Trump veut annexer le Groenland, l'Europe pousse l'OTAN à renforcer l'Arctique
JAKARTA - Les pays européens pensent que le renforcement de la présence de l’OTAN dans la région arctique peut convaincre le président américain Donald Trump que Washington n’a pas besoin de « posséder » le Groenland pour des raisons de sécurité.
Le 3 janvier, Trump avait déclaré au magazine The Atlantic que les États-Unis avaient « absolument » besoin du Groenland, en faisant valoir que l’île était « assiégée par des navires russes et chinois ».
Le Premier ministre danois Mette Frederiksen a déclaré qu’il fallait que Trump arrête la menace d’annexétion de la Groenlande, une région autonome du Royaume du Danemark.
Selon Sputnik, lors d’une rencontre privée des ambassadeurs de l’OTAN à Bruxelles, jeudi 8 janvier, les pays membres ont convenu de la nécessité de renforcer la posture de l’alliance dans la région arctique, ont déclaré trois diplomates de l’OTAN à Politico.
Les diplomates ont déclaré que les pays européens considèrent la recherche d'un compromis avec Trump comme la première et la plus souhaitable des options.
En particulier, la réunion a examiné diverses options, y compris l'utilisation des capacités d'intelligence pour améliorer la surveillance de la région, l'augmentation des dépenses de défense arctique, le déploiement de plus de matériel militaire et l'ajout d'exercices militaires dans la région environnante.
Une source a indiqué que la réunion à laquelle ont assisté 32 représentants de l'alliance s'est déroulée dans une atmosphère « productive » et « constructive ».
Trump a déclaré maintes fois que le Groenland devrait faire partie des États-Unis, soulignant la valeur strategique de l’ile pour la securité nationale et la défense de la «́monde libré` de la Chine et de la Russie.
L'ancien Premier ministre du Groenland Mute Egede a insisté sur le fait que l'île n'était pas vendue.

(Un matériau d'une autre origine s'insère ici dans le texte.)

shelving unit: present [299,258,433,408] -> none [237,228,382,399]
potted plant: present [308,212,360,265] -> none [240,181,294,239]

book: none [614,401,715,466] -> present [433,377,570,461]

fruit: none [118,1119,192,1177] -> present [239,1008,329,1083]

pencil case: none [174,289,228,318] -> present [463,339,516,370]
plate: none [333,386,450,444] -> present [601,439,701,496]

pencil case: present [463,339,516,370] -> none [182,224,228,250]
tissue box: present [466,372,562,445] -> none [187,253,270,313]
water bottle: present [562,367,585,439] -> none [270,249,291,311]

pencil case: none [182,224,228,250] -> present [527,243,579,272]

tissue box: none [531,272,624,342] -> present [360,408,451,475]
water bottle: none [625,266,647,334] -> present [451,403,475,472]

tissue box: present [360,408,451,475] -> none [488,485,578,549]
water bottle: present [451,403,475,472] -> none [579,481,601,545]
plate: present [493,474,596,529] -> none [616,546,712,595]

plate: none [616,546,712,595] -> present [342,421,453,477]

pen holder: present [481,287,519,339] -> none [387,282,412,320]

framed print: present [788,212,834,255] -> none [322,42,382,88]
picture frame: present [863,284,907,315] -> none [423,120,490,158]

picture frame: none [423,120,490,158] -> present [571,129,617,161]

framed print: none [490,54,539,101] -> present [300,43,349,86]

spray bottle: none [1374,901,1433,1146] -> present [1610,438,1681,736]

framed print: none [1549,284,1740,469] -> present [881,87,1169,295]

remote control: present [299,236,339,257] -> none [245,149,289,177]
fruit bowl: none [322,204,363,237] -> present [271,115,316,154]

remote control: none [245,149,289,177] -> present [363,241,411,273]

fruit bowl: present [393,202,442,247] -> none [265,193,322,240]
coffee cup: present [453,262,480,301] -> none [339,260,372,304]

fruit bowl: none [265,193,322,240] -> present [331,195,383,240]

Le 4 janvier, Katie Miller, épouse du vice-chef d’état-major de la Maison-Blanche Stephen Miller, a publié une image de la carte du Groenland peinte avec le drapeau des États-Unis sur la plate-forme X avec la mention « SOON ».
En réponse à la publication, l’ambassadeur du Danemark aux États-Unis, Jesper Moller Sorensen, a déclaré que Copenhague attendait le respect de l’intégrité territoriale du royaume.
Le Premier ministre actuel du Groenland, Jens-Frederik Nielsen, a qualifié l'image de désobligeante.
En décembre dernier, Trump a nommé le gouverneur de Louisiane Jeff Landry comme représentant spécial pour le Groenland.
Landry a ensuite réaffirmé l'objectif des États-Unis de faire de l'île une partie de son territoire.
Le ministre des Affaires étrangères danois Lars Lokke Rasmussen a affirmé être surpris et avoir condamné les propos de Landry.
Frederiksen et Nielsen ont mis en garde les États-Unis contre une reprise, tout en exigeant le respect de l'intégrité de la région commune du Danemark et du Groenland.
Le Groenland a été une colonie danoise jusqu'en 1953. La plus grande île du monde est restée une partie du Royaume du Danemark après avoir obtenu l'autonomie en 2009, avec le pouvoir de réglementer son propre gouvernement et de déterminer sa politique intérieure.